[[ Extracted records, beginning ]]
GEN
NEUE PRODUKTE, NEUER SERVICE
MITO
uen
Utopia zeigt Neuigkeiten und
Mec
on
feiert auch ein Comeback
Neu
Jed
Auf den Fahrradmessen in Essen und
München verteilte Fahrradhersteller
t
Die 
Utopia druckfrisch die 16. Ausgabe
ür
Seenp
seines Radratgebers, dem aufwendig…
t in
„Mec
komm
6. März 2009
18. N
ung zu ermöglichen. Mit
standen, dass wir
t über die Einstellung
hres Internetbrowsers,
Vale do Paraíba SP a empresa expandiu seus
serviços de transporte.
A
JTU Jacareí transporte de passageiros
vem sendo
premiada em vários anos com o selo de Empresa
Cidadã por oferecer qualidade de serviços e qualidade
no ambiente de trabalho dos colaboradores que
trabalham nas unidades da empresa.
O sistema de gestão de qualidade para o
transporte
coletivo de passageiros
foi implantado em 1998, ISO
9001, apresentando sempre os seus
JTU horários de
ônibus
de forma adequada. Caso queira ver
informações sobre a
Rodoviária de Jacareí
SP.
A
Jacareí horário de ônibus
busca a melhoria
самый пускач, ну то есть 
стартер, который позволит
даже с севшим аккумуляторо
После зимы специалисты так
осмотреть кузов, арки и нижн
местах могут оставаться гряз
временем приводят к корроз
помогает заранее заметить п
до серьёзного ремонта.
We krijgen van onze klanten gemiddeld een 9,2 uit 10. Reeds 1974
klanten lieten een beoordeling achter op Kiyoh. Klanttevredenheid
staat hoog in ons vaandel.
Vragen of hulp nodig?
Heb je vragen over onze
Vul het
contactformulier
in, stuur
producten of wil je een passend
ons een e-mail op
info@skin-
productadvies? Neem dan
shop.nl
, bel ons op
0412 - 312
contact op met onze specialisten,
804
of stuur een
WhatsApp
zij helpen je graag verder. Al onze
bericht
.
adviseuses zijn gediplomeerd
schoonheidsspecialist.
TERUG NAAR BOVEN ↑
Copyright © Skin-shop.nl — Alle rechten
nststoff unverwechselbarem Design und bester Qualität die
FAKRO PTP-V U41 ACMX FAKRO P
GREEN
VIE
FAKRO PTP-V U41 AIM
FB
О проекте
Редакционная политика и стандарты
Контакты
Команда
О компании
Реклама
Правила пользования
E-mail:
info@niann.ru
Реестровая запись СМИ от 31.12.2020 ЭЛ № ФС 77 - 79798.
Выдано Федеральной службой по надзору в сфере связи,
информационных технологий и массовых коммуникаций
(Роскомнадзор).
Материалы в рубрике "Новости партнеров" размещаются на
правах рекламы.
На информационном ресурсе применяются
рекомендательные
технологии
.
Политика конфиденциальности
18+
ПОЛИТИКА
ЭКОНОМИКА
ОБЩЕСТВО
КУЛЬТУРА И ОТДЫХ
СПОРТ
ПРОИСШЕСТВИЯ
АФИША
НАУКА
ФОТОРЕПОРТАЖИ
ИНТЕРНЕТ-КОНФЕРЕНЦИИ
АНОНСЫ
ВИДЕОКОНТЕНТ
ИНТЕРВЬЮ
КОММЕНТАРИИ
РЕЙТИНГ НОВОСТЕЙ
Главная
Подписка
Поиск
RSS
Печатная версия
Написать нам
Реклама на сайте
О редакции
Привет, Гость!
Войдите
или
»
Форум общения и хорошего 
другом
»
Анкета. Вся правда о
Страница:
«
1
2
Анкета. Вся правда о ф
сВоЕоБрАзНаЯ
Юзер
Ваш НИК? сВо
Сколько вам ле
[[ Extracted records, end ]]
** Prompt **
Lay out every line of the data above as a Markdown table with two columns, Number and Line. Give each line its own row in order, and leave out blank lines.

** Solution for this exercise **
| Number | Line |
|---|---|
| 1 | GEN |
| 2 | NEUE PRODUKTE, NEUER SERVICE |
| 3 | MITO |
| 4 | uen |
| 5 | Utopia zeigt Neuigkeiten und |
| 6 | Mec |
| 7 | on |
| 8 | feiert auch ein Comeback |
| 9 | Neu |
| 10 | Jed |
| 11 | Auf den Fahrradmessen in Essen und |
| 12 | München verteilte Fahrradhersteller |
| 13 | t |
| 14 | Die  |
| 15 | Utopia druckfrisch die 16. Ausgabe |
| 16 | ür |
| 17 | Seenp |
| 18 | seines Radratgebers, dem aufwendig… |
| 19 | t in |
| 20 | „Mec |
| 21 | komm |
| 22 | 6. März 2009 |
| 23 | 18. N |
| 24 | ung zu ermöglichen. Mit |
| 25 | standen, dass wir |
| 26 | t über die Einstellung |
| 27 | hres Internetbrowsers, |
| 28 | Vale do Paraíba SP a empresa expandiu seus |
| 29 | serviços de transporte. |
| 30 | A |
| 31 | JTU Jacareí transporte de passageiros |
| 32 | vem sendo |
| 33 | premiada em vários anos com o selo de Empresa |
| 34 | Cidadã por oferecer qualidade de serviços e qualidade |
| 35 | no ambiente de trabalho dos colaboradores que |
| 36 | trabalham nas unidades da empresa. |
| 37 | O sistema de gestão de qualidade para o |
| 38 | transporte |
| 39 | coletivo de passageiros |
| 40 | foi implantado em 1998, ISO |
| 41 | 9001, apresentando sempre os seus |
| 42 | JTU horários de |
| 43 | ônibus |
| 44 | de forma adequada. Caso queira ver |
| 45 | informações sobre a |
| 46 | Rodoviária de Jacareí |
| 47 | SP. |
| 48 | A |
| 49 | Jacareí horário de ônibus |
| 50 | busca a melhoria |
| 51 | самый пускач, ну то есть  |
| 52 | стартер, который позволит |
| 53 | даже с севшим аккумуляторо |
| 54 | После зимы специалисты так |
| 55 | осмотреть кузов, арки и нижн |
| 56 | местах могут оставаться гряз |
| 57 | временем приводят к корроз |
| 58 | помогает заранее заметить п |
| 59 | до серьёзного ремонта. |
| 60 | We krijgen van onze klanten gemiddeld een 9,2 uit 10. Reeds 1974 |
| 61 | klanten lieten een beoordeling achter op Kiyoh. Klanttevredenheid |
| 62 | staat hoog in ons vaandel. |
| 63 | Vragen of hulp nodig? |
| 64 | Heb je vragen over onze |
| 65 | Vul het |
| 66 | contactformulier |
| 67 | in, stuur |
| 68 | producten of wil je een passend |
| 69 | ons een e-mail op |
| 70 | info@skin- |
| 71 | productadvies? Neem dan |
| 72 | shop.nl |
| 73 | , bel ons op |
| 74 | 0412 - 312 |
| 75 | contact op met onze specialisten, |
| 76 | 804 |
| 77 | of stuur een |
| 78 | WhatsApp |
| 79 | zij helpen je graag verder. Al onze |
| 80 | bericht |
| 81 | . |
| 82 | adviseuses zijn gediplomeerd |
| 83 | schoonheidsspecialist. |
| 84 | TERUG NAAR BOVEN ↑ |
| 85 | Copyright © Skin-shop.nl — Alle rechten |
| 86 | nststoff unverwechselbarem Design und bester Qualität die |
| 87 | FAKRO PTP-V U41 ACMX FAKRO P |
| 88 | GREEN |
| 89 | VIE |
| 90 | FAKRO PTP-V U41 AIM |
| 91 | FB |
| 92 | О проекте |
| 93 | Редакционная политика и стандарты |
| 94 | Контакты |
| 95 | Команда |
| 96 | О компании |
| 97 | Реклама |
| 98 | Правила пользования |
| 99 | E-mail: |
| 100 | info@niann.ru |
| 101 | Реестровая запись СМИ от 31.12.2020 ЭЛ № ФС 77 - 79798. |
| 102 | Выдано Федеральной службой по надзору в сфере связи, |
| 103 | информационных технологий и массовых коммуникаций |
| 104 | (Роскомнадзор). |
| 105 | Материалы в рубрике "Новости партнеров" размещаются на |
| 106 | правах рекламы. |
| 107 | На информационном ресурсе применяются |
| 108 | рекомендательные |
| 109 | технологии |
| 110 | . |
| 111 | Политика конфиденциальности |
| 112 | 18+ |
| 113 | ПОЛИТИКА |
| 114 | ЭКОНОМИКА |
| 115 | ОБЩЕСТВО |
| 116 | КУЛЬТУРА И ОТДЫХ |
| 117 | СПОРТ |
| 118 | ПРОИСШЕСТВИЯ |
| 119 | АФИША |
| 120 | НАУКА |
| 121 | ФОТОРЕПОРТАЖИ |
| 122 | ИНТЕРНЕТ-КОНФЕРЕНЦИИ |
| 123 | АНОНСЫ |
| 124 | ВИДЕОКОНТЕНТ |
| 125 | ИНТЕРВЬЮ |
| 126 | КОММЕНТАРИИ |
| 127 | РЕЙТИНГ НОВОСТЕЙ |
| 128 | Главная |
| 129 | Подписка |
| 130 | Поиск |
| 131 | RSS |
| 132 | Печатная версия |
| 133 | Написать нам |
| 134 | Реклама на сайте |
| 135 | О редакции |
| 136 | Привет, Гость! |
| 137 | Войдите |
| 138 | или |
| 139 | » |
| 140 | Форум общения и хорошего  |
| 141 | другом |
| 142 | » |
| 143 | Анкета. Вся правда о |
| 144 | Страница: |
| 145 | « |
| 146 | 1 |
| 147 | 2 |
| 148 | Анкета. Вся правда о ф |
| 149 | сВоЕоБрАзНаЯ |
| 150 | Юзер |
| 151 | Ваш НИК? сВо |
| 152 | Сколько вам ле |